Task statement:
Within the following material, tally each line that contains the string "years". Give the tally only.

The data:

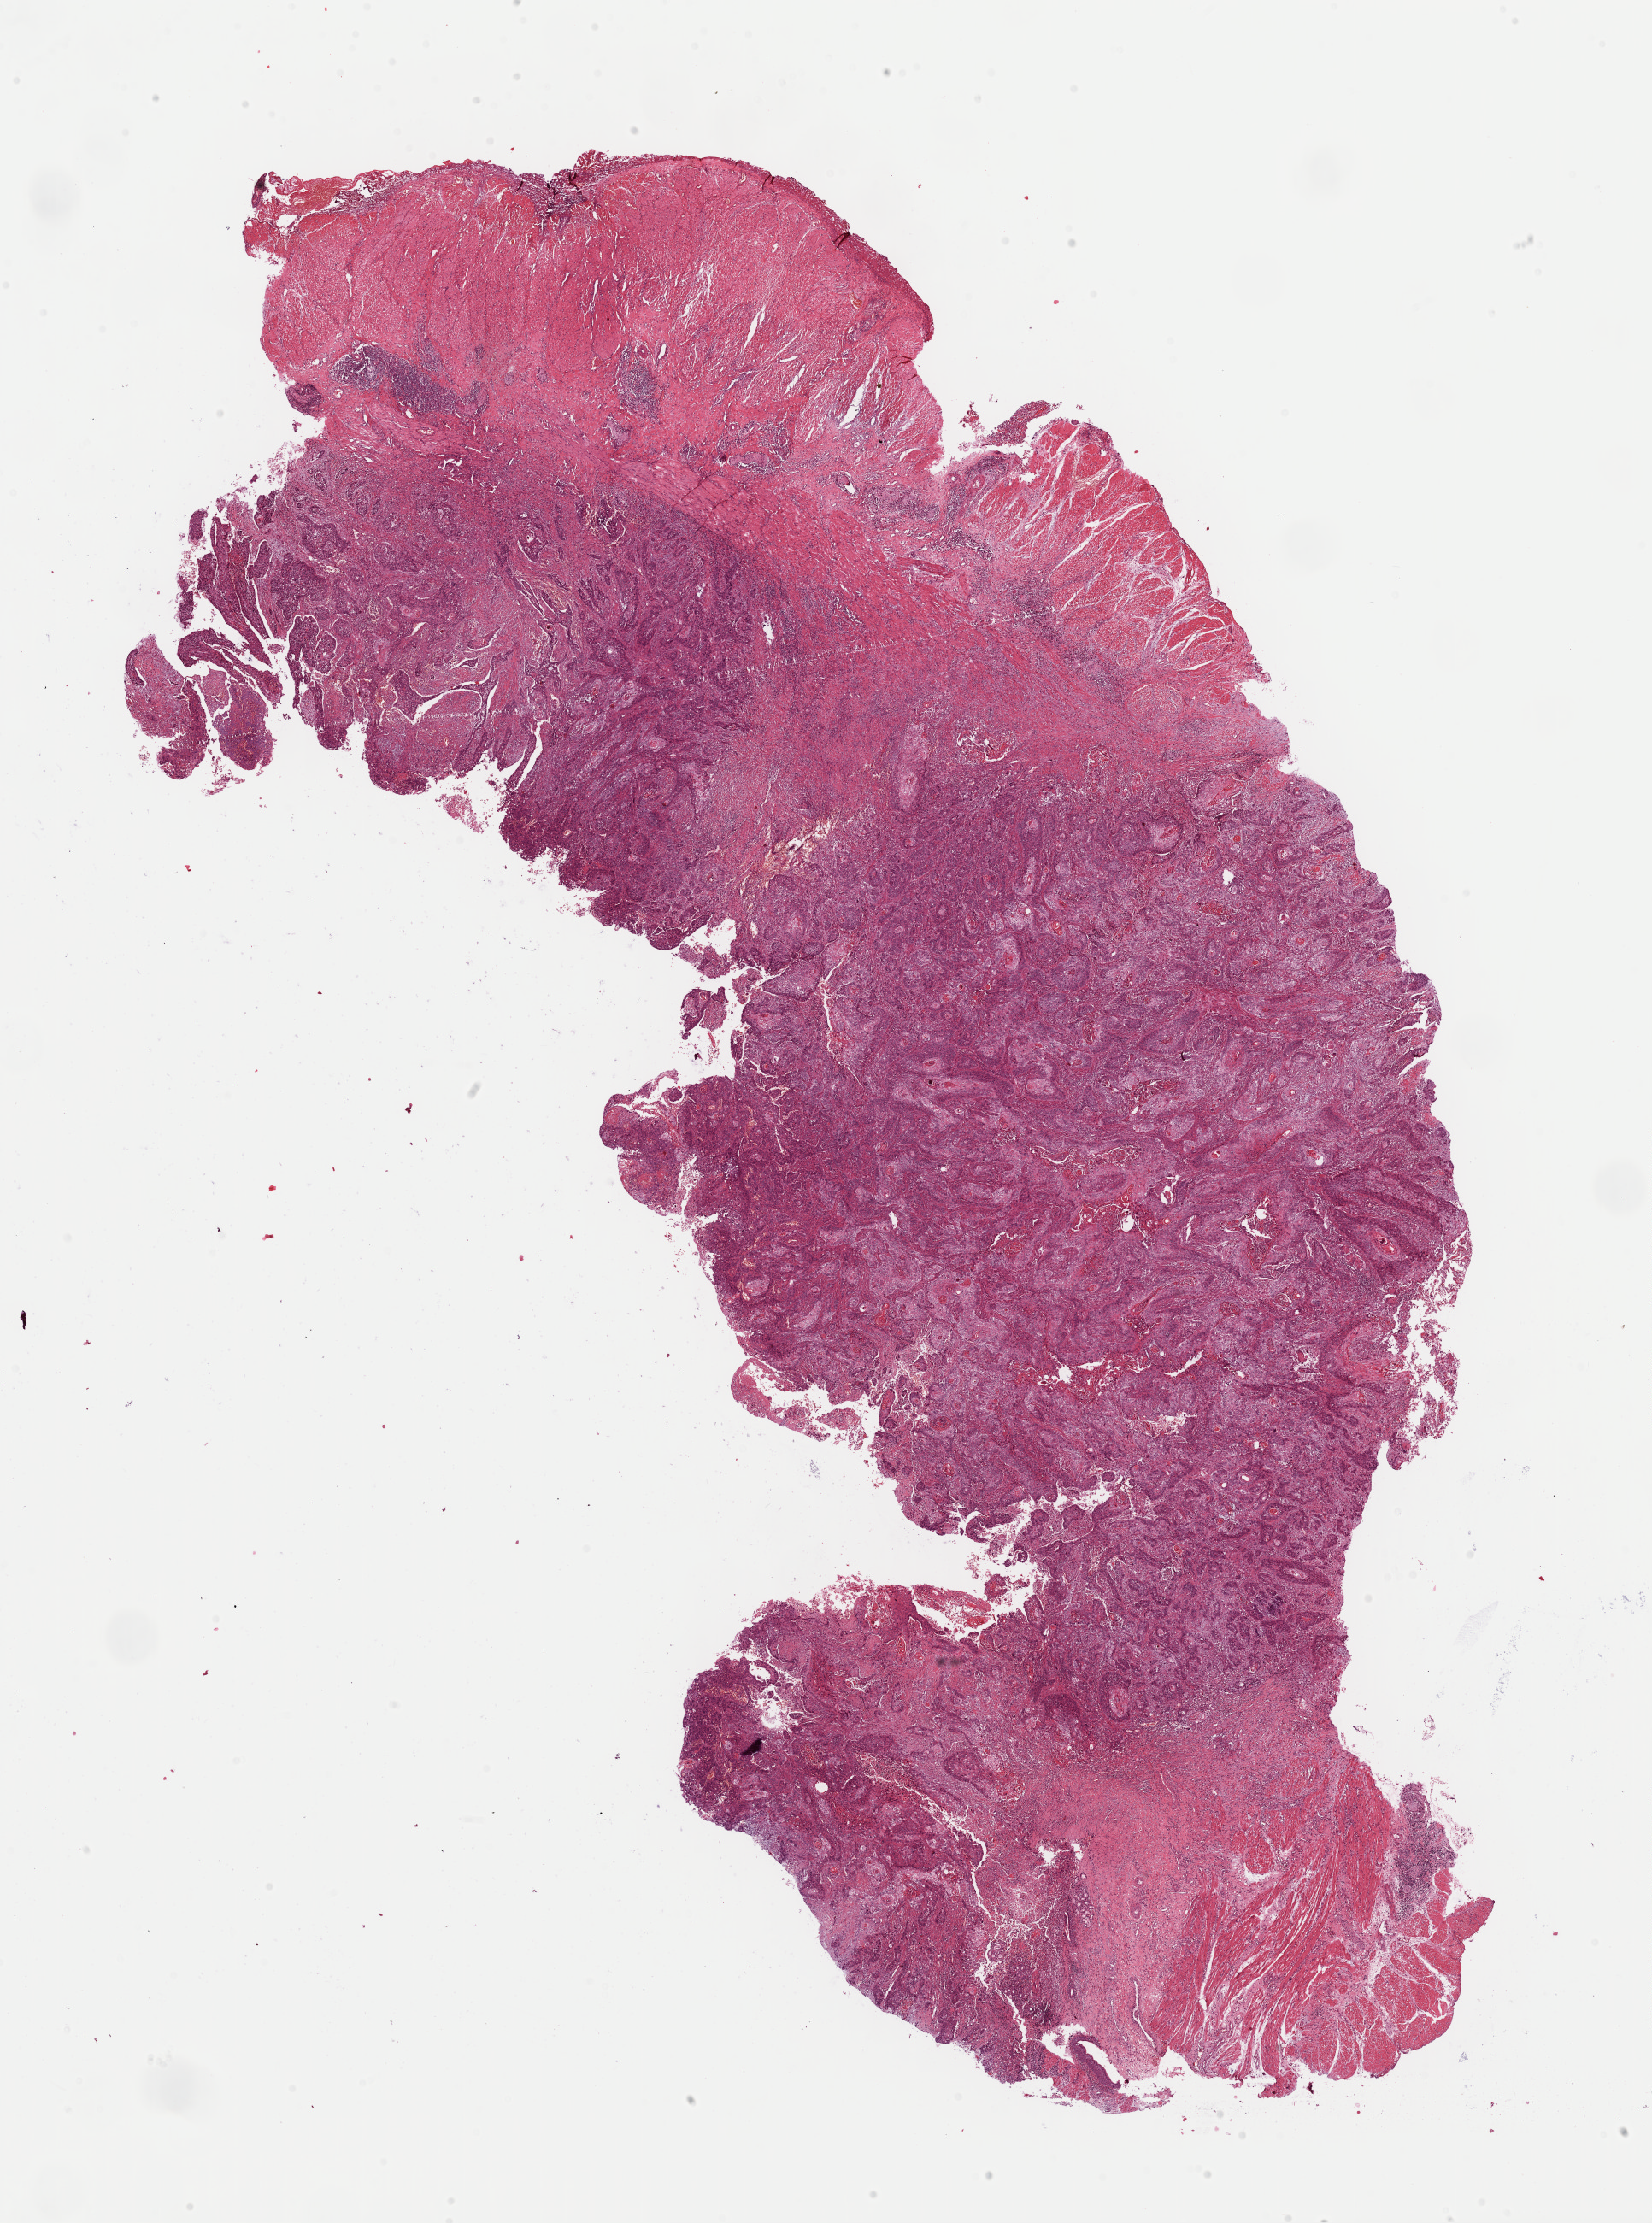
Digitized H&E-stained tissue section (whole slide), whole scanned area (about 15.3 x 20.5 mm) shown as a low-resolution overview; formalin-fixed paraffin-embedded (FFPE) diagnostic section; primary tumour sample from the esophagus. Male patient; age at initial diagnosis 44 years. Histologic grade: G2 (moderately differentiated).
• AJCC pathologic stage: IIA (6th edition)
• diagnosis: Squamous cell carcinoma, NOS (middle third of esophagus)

--

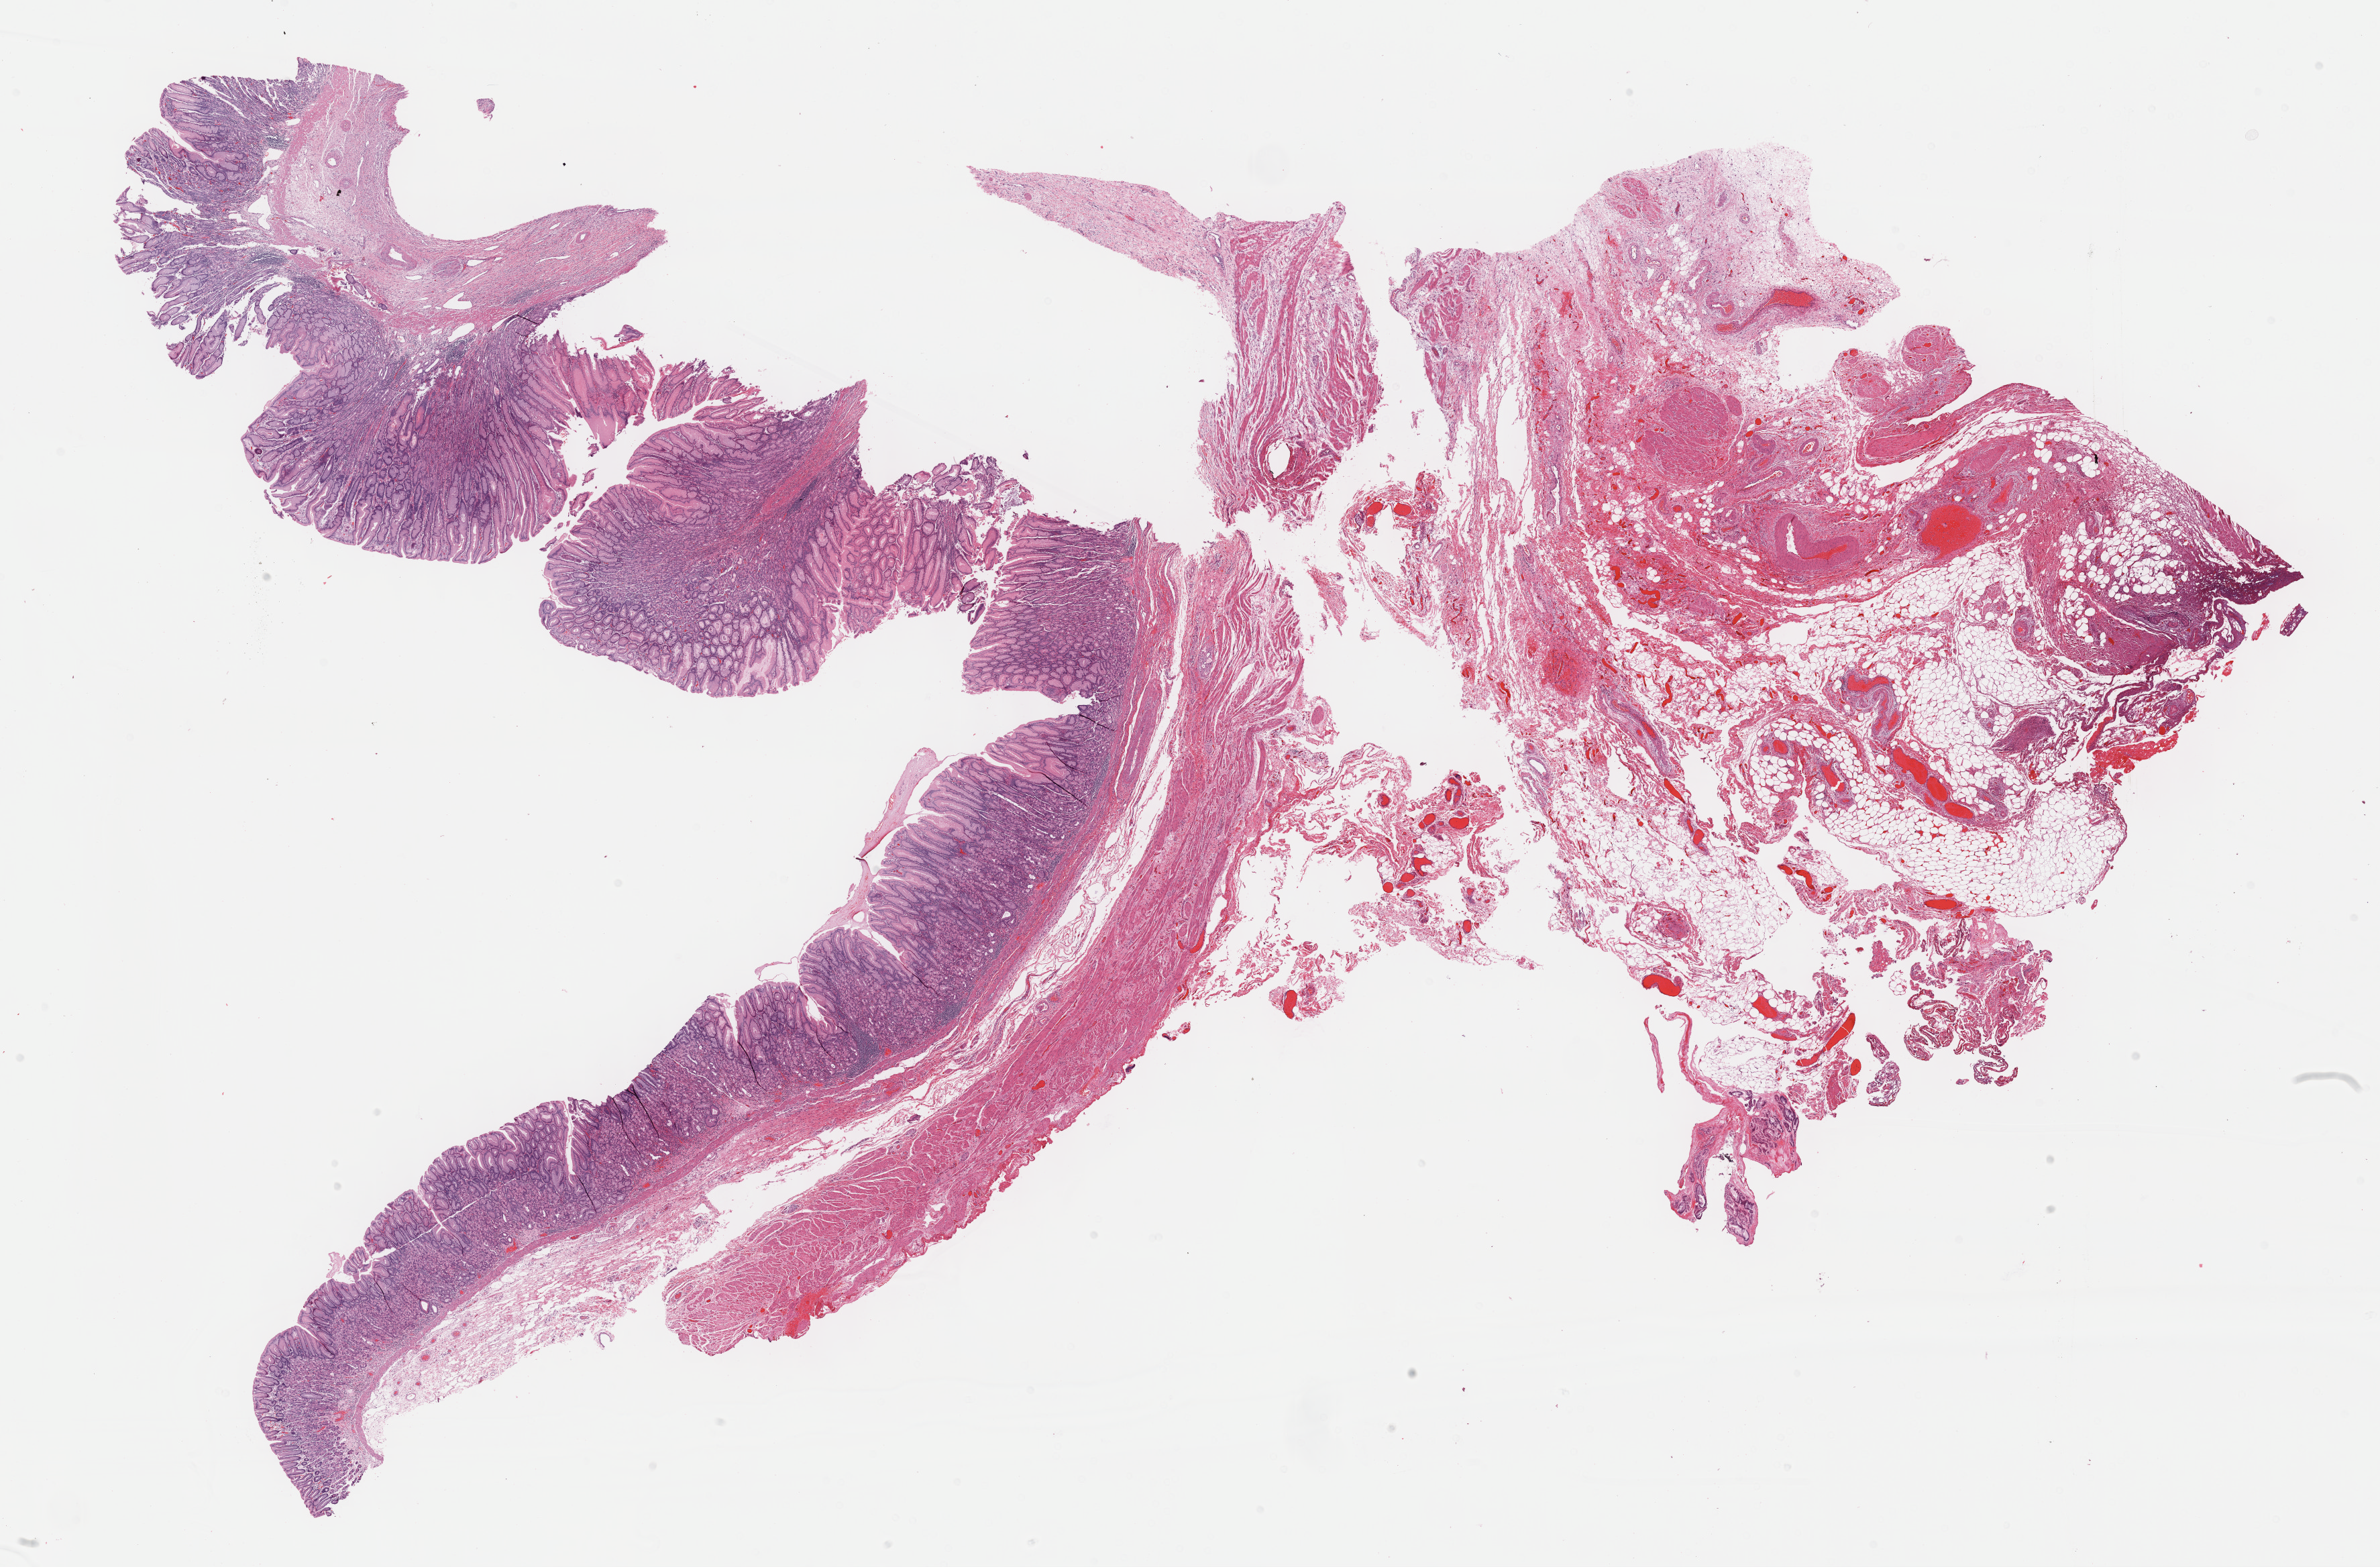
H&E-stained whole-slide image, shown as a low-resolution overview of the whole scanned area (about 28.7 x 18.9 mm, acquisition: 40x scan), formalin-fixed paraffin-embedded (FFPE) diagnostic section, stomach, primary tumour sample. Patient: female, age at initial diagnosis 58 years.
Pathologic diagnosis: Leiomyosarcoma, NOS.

...

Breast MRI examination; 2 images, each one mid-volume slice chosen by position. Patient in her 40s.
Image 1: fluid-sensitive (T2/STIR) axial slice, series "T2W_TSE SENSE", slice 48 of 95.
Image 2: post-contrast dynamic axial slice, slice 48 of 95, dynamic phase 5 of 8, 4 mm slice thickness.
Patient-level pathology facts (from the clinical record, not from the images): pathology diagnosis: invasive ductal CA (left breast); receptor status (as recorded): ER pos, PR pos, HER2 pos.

Exercise solution:
2